# Prompt
Return every line of the entries that includes the word "order".

# Data listing

== == ==

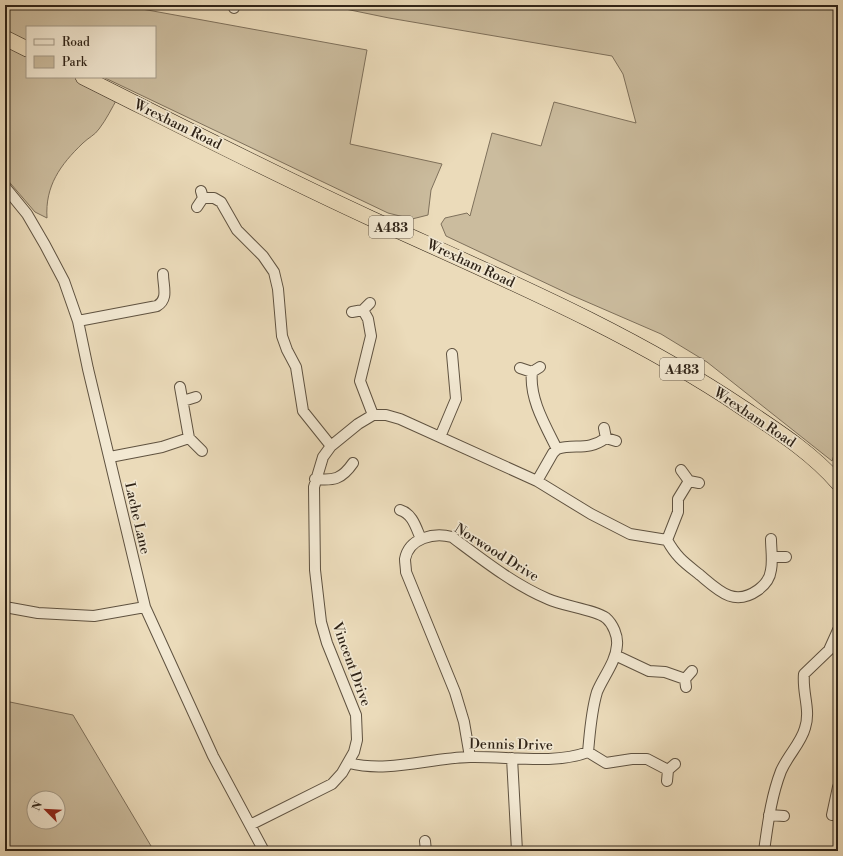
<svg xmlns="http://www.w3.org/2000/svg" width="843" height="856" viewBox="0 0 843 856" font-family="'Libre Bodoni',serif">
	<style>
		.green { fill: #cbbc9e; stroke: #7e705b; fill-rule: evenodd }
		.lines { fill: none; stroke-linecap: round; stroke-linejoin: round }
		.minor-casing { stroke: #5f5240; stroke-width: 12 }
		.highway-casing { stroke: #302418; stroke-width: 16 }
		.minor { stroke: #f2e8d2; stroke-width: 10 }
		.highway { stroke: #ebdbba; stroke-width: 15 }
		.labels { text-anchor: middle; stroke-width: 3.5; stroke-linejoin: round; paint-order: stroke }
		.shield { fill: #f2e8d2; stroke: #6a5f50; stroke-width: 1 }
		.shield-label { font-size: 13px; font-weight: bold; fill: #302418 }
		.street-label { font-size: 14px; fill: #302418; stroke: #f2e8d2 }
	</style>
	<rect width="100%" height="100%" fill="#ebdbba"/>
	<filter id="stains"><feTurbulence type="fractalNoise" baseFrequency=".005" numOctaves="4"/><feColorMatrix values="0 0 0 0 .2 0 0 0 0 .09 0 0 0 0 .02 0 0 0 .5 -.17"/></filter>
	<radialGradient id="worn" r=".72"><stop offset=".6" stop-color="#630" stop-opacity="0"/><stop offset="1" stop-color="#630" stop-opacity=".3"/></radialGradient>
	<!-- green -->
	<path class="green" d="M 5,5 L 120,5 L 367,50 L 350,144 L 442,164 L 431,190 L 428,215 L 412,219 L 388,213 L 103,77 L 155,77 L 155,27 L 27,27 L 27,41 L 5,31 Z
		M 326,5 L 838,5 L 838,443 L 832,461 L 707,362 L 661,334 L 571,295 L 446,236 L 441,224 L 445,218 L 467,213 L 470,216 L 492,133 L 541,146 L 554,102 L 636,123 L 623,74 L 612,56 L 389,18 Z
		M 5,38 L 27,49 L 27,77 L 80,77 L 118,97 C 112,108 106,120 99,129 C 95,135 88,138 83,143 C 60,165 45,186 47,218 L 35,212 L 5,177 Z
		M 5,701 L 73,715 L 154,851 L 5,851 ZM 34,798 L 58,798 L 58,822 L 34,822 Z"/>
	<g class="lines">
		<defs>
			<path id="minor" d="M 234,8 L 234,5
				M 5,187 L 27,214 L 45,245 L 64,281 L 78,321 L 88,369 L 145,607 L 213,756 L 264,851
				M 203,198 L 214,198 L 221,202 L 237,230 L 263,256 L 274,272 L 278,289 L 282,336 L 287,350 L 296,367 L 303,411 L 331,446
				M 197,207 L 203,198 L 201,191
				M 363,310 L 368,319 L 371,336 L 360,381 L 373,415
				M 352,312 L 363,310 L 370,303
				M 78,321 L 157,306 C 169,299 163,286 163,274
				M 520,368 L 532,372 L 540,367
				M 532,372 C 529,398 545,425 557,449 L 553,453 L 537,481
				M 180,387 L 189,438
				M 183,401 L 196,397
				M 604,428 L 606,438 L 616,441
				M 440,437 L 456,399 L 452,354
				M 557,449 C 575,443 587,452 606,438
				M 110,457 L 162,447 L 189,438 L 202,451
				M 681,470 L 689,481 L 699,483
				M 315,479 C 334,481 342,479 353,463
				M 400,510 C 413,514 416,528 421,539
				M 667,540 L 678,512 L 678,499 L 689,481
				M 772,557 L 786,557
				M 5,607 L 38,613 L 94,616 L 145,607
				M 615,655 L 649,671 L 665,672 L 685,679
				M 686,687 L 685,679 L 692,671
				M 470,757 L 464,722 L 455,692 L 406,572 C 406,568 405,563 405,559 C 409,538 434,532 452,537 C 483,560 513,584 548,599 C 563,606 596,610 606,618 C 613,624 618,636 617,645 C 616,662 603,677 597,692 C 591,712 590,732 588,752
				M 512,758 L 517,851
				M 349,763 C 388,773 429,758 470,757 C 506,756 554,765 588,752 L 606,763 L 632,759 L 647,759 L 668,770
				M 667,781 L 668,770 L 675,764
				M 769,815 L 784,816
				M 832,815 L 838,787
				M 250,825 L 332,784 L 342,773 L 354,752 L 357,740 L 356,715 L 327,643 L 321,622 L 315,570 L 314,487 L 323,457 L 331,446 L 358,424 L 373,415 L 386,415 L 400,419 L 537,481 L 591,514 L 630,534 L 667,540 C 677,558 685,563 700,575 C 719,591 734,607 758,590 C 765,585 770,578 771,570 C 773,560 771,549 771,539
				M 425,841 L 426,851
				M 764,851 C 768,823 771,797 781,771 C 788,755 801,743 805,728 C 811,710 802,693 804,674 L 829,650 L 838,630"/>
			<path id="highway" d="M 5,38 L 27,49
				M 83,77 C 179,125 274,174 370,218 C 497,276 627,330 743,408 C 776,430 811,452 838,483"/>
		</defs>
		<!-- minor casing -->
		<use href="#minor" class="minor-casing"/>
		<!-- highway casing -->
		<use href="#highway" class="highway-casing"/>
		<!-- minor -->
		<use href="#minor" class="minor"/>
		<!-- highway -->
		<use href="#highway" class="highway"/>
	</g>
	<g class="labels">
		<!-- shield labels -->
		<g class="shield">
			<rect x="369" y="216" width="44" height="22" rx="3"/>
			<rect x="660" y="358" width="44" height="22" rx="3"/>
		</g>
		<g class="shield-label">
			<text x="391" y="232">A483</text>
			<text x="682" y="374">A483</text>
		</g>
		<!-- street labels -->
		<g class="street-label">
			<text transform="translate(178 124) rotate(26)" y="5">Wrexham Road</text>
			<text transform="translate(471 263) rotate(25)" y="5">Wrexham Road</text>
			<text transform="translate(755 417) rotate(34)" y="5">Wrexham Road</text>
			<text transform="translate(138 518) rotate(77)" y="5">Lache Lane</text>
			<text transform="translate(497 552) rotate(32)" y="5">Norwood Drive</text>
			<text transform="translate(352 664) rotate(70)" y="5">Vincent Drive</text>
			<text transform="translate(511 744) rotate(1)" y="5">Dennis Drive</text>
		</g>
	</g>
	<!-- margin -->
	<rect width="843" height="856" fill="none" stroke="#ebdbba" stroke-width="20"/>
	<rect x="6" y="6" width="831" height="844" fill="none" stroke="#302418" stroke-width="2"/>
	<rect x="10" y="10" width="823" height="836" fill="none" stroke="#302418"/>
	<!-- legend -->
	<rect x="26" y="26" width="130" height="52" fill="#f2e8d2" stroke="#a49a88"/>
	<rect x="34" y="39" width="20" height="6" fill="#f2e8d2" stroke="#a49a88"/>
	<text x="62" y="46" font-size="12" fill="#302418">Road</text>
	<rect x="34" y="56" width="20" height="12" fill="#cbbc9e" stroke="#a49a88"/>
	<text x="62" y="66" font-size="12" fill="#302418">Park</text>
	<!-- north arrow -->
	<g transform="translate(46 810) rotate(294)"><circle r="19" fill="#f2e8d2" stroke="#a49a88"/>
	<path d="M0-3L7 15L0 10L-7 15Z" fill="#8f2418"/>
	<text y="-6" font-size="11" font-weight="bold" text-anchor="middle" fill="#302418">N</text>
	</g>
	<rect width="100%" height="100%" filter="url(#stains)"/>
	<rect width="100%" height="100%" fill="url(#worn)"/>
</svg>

== == ==

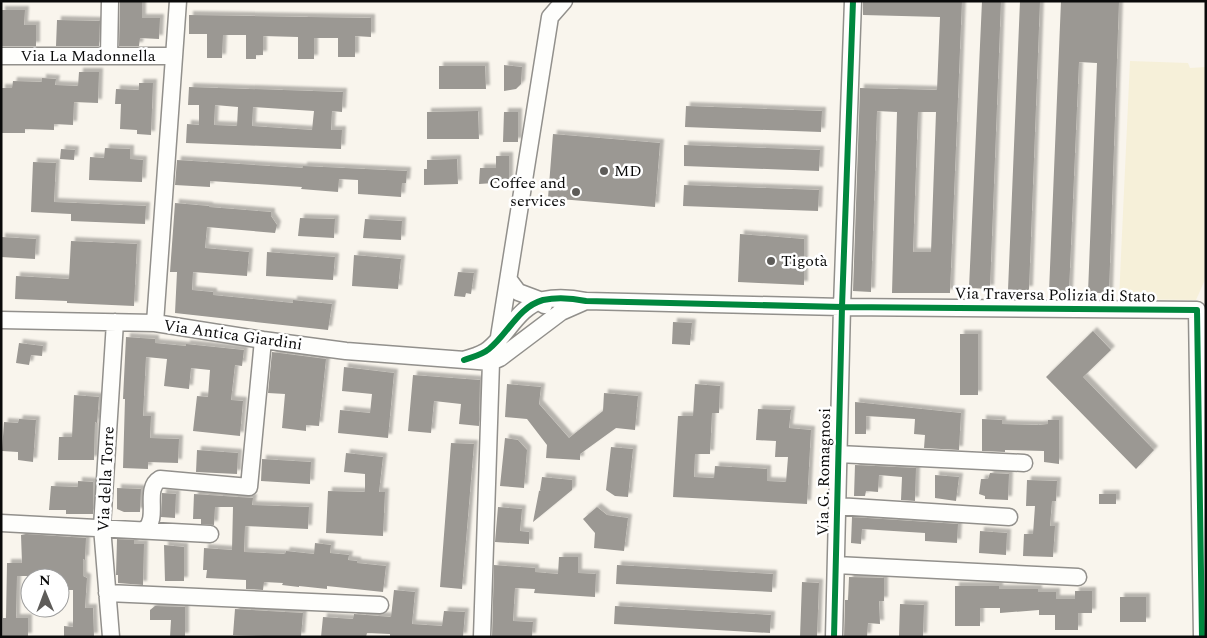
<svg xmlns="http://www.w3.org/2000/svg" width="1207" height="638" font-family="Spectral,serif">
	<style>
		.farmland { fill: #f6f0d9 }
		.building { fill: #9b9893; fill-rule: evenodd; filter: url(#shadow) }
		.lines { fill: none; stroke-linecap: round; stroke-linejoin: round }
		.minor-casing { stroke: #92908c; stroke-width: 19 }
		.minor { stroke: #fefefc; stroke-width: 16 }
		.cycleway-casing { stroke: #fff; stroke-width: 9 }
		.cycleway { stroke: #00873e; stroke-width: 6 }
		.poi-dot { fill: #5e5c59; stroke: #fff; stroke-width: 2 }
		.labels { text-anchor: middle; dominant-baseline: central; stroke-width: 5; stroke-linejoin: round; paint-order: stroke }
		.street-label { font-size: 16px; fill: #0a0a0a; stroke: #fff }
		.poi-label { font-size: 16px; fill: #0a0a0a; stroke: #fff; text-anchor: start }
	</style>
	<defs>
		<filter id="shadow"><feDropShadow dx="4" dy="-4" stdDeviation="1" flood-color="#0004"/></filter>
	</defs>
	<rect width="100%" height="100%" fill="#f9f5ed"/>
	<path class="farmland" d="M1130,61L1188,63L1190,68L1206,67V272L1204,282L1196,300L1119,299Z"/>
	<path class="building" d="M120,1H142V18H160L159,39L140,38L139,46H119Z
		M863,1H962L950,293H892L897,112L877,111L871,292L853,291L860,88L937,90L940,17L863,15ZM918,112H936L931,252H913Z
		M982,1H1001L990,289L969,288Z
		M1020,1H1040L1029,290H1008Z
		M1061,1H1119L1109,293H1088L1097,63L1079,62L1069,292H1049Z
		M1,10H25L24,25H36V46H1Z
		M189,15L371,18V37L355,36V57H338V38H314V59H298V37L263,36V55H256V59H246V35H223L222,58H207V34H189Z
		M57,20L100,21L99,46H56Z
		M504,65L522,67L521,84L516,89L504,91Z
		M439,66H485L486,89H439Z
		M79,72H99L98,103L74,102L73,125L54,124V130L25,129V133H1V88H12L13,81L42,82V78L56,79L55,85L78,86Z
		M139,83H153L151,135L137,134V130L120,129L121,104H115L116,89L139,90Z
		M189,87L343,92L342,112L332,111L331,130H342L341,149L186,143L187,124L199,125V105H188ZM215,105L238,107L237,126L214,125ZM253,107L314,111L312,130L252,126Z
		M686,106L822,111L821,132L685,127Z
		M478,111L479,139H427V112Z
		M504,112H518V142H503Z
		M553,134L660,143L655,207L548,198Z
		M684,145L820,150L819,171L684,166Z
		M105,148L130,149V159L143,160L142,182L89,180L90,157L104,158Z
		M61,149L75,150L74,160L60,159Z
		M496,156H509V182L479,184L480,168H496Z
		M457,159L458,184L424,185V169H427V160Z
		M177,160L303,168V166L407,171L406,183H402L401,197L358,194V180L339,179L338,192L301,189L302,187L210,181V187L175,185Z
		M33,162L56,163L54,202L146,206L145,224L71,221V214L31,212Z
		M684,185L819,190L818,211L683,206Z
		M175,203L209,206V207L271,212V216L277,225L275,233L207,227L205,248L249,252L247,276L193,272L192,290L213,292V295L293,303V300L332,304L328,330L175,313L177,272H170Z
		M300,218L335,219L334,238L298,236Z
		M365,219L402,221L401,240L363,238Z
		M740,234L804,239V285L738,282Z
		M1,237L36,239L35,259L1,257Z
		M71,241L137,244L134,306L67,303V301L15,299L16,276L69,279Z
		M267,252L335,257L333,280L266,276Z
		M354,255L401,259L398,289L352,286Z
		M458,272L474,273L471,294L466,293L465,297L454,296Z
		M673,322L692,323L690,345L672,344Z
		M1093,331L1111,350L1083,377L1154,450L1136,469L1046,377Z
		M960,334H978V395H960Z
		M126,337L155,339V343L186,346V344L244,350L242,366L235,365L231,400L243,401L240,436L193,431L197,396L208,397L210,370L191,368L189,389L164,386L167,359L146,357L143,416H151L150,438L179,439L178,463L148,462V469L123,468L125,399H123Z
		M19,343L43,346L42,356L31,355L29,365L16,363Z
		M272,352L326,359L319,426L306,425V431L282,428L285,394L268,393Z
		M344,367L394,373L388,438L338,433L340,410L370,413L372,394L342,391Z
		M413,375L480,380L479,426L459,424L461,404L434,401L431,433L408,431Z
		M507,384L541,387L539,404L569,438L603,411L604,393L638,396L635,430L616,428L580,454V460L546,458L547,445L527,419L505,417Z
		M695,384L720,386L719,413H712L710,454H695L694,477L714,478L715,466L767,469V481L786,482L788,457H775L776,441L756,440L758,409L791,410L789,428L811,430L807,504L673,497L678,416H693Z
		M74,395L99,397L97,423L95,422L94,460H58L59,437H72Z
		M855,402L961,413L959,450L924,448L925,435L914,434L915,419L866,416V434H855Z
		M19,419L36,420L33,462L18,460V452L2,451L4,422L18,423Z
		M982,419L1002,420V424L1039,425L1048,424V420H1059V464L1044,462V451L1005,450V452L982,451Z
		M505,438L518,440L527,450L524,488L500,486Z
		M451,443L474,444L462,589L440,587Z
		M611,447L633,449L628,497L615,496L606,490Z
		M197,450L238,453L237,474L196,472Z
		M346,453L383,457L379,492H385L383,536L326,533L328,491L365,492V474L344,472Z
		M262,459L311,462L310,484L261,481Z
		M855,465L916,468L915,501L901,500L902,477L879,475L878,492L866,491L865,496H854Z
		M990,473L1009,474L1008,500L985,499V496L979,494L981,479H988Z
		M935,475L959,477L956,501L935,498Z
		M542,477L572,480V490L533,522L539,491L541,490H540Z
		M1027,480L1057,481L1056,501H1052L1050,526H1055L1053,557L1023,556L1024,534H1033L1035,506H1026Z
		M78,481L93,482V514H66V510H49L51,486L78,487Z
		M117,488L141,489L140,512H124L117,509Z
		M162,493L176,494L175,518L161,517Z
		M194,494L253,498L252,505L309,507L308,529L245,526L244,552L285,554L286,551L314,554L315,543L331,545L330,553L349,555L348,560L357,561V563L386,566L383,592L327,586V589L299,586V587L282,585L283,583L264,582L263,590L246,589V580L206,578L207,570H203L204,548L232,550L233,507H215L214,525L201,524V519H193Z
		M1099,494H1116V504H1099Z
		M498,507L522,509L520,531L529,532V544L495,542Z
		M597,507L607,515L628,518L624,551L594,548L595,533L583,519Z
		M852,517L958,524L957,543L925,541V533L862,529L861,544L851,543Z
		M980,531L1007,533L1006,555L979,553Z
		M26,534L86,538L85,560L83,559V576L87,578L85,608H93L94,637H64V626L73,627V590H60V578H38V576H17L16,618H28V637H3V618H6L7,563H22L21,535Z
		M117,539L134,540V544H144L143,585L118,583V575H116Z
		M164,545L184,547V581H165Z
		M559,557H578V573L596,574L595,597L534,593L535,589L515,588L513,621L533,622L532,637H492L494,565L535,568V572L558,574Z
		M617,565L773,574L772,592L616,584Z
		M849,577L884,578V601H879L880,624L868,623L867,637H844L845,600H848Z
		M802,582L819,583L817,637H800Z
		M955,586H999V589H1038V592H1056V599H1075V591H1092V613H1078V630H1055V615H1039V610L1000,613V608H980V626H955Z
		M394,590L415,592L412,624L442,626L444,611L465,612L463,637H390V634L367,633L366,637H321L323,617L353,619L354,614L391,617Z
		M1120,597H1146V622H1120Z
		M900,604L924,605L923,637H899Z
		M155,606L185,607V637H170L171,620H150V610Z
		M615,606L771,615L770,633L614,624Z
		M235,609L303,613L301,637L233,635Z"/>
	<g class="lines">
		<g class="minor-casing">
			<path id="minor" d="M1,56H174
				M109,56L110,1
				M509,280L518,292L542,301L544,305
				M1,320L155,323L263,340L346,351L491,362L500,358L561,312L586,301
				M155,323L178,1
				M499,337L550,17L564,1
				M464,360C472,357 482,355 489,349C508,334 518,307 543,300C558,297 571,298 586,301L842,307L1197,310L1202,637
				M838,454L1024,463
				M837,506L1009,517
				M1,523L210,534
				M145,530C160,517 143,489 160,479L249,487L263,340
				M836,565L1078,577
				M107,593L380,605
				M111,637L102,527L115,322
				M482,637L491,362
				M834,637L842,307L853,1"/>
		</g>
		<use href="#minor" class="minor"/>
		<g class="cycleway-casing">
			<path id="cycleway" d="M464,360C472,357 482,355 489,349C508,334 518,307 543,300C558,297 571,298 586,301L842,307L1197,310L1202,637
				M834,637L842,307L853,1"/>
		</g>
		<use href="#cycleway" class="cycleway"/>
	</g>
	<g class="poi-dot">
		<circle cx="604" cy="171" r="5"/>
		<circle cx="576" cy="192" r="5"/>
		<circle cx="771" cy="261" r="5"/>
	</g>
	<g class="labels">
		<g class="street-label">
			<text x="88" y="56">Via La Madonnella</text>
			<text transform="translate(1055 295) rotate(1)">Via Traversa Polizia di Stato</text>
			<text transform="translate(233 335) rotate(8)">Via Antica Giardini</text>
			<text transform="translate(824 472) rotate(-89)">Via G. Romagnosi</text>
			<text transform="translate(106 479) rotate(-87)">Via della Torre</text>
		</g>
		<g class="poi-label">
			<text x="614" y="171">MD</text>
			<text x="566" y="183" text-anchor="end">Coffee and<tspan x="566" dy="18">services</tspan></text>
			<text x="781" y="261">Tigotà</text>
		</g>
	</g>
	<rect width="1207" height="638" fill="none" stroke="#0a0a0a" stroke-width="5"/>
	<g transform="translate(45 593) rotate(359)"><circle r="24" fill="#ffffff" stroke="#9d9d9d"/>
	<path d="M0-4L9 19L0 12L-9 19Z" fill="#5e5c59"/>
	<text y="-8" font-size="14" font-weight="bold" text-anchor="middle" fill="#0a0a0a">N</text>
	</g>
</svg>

== == ==

# Written response
		.labels { text-anchor: middle; stroke-width: 3.5; stroke-linejoin: round; paint-order: stroke }
		.labels { text-anchor: middle; dominant-baseline: central; stroke-width: 5; stroke-linejoin: round; paint-order: stroke }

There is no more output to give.